J Clin Neurosci. 2012 Nov;19(11):1501-5. doi: 10.1016/j.jocn.2012.04.001. Epub 2012 Sep 17.
Primary central nervous system lymphoma (PCNSL) is a rare form of extra-nodal non-Hodgkin lymphoma. Although recommendations for first-line treatment usually incorporate high-dose methotrexate, there is substantial heterogeneity in the types of salvage therapies used at relapse. Phase II data supported the use of temozolomide as a well-tolerated treatment modality in this setting. Therefore, we reviewed the treatment and outcomes of patients with relapsed PCNSL who were treated with salvage temozolomide at our institution.

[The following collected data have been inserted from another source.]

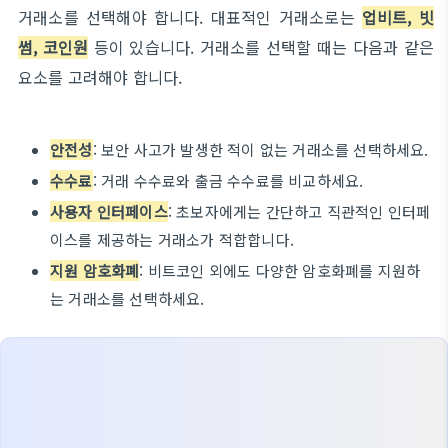
거래소를 선택해야 합니다. 대표적인 거래소로는
업비트, 빗
썸, 코인원
등이 있습니다. 거래소를 선택할 때는 다음과 같은
요소를 고려해야 합니다.
안전성
: 보안 사고가 발생한 적이 없는 거래소를 선택하세요.
수수료
: 거래 수수료와 출금 수수료를 비교하세요.
사용자 인터페이스
: 초보자에게는 간단하고 직관적인 인터페
이스를 제공하는 거래소가 적합합니다.
지원 암호화폐
: 비트코인 외에도 다양한 암호화폐를 지원하
는 거래소를 선택하세요.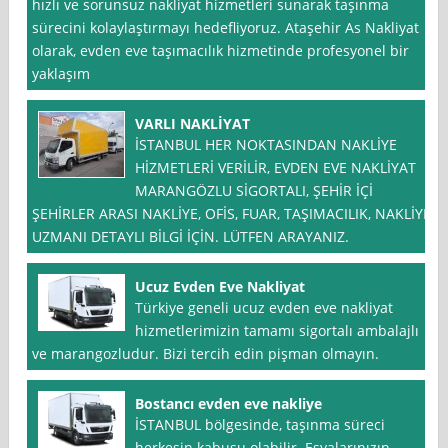
hızlı ve sorunsuz nakliyat hizmetleri sunarak taşınma
sürecini kolaylaştırmayı hedefliyoruz. Ataşehir As Nakliyat
olarak, evden eve taşımacılık hizmetinde profesyonel bir
yaklaşım
VARLI NAKLİYAT
İSTANBUL HER NOKTASINDAN NAKLİYE
HİZMETLERİ VERİLİR, EVDEN EVE NAKLİYAT
MARANGÖZLU SİGORTALI, ŞEHİR İÇİ
ŞEHİRLER ARASI NAKLİYE, OFİS, FUAR, TAŞIMACILIK, NAKLİYE
UZMANI DETAYLI BİLGİ İÇİN. LÜTFEN ARAYANIZ.
Ucuz Evden Eve Nakliyat
Türkiye geneli ucuz evden eve nakliyat
hizmetlerimizin tamamı sigortalı ambalajlı
ve marangozludur. Bizi tercih edin pişman olmayın.
Bostancı evden eve nakliye
İSTANBUL bölgesinde, taşınma süreci
herkesin kabusu olabilir. Eşyalarınızın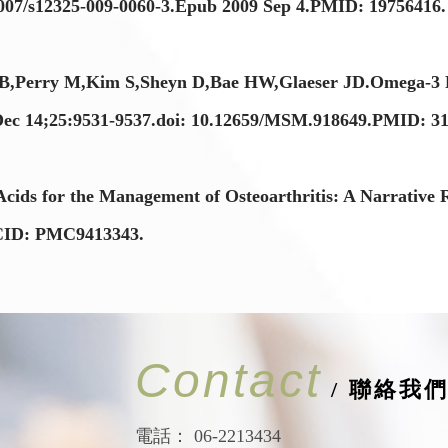
.1007/s12325-009-0060-3.Epub 2009 Sep 4.PMID: 19756416.
B,Perry M,Kim S,Sheyn D,Bae HW,Glaeser JD.Omega-3 Fa
9 Dec 14;25:9531-9537.doi: 10.12659/MSM.918649.PMID:
ds for the Management of Osteoarthritis: A Narrative R
MCID: PMC9413343.
Contact
/ 聯絡我
電話：
06-2213434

Seven patients were treated with salvage temozolomide between January 2000 and May 2011. The objective response rate was 14%. Progression-free survival was 2 months (95% confidence interval [CI]: 0-5.9) and median overall survival was 4 months (95% CI: 0-13). Toxicity was mild, with one episode of grade 3 neutropenia during 25 cycles of chemotherapy. Although these results are consistent with previous phase II results, the outcomes for these patients remain extremely poor. The low toxicity of temozolomide raises the possibility of combining temozolomide with other chemotherapeutic agents or targeted agents in future clinical trials.
原发性中枢神经系统淋巴瘤(PCNSL)是一种罕见的结外非霍奇金淋巴瘤。虽然一线治疗的建议通常包括大剂量甲氨蝶呤,但在复发时使用的挽救治疗类型存在很大的异质性。II 期数据支持替莫唑胺作为该情况下耐受性良好的治疗方式。因此,我们回顾了在我们机构接受挽救性替莫唑胺治疗的复发性 PCNSL 患者的治疗和结果。2000 年 1 月至 2011 年 5 月期间,有 7 名患者接受了挽救性替莫唑胺治疗。客观缓解率为 14%。无进展生存期为 2 个月(95%置信区间[CI]:0-5.9),中位总生存期为 4 个月(95%CI:0-13)。毒性轻微,25 个化疗周期中有 1 例出现 3 级中性粒细胞减少症。尽管这些结果与之前的 II 期结果一致,但这些患者的预后仍然非常差。替莫唑胺的低毒性提出了在未来的临床试验中联合替莫唑胺与其他化疗药物或靶向药物的可能性。